> **Aim of the exercise**: Find "Essenhout in netten" and "Houtbriketten" in the records below. Copy the lines holding them and every line between, exactly, and no others.

> **Provided data**:
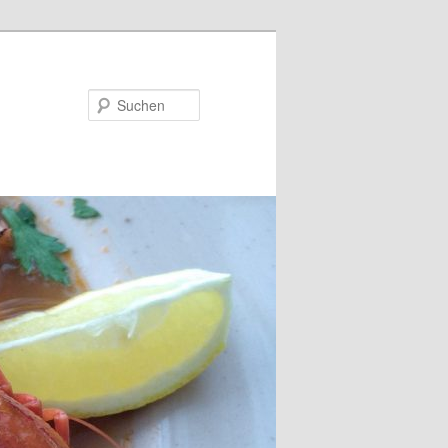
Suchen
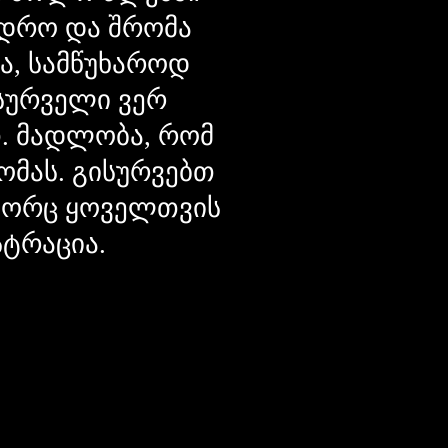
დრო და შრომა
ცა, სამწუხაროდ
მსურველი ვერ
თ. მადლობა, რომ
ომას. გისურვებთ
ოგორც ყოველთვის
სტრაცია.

* * *

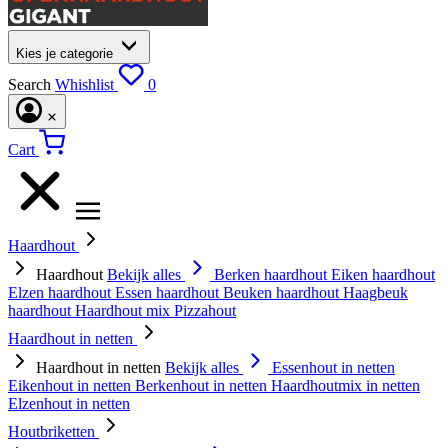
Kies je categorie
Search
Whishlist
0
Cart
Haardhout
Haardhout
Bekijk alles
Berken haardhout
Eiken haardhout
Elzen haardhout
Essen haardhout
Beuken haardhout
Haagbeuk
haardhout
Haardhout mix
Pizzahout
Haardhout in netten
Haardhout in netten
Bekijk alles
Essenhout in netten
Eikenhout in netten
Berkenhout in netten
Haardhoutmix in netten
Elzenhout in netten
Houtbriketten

> **Written solution**:
Essenhout in netten
Eikenhout in netten
Berkenhout in netten
Haardhoutmix in netten
Elzenhout in netten
Houtbriketten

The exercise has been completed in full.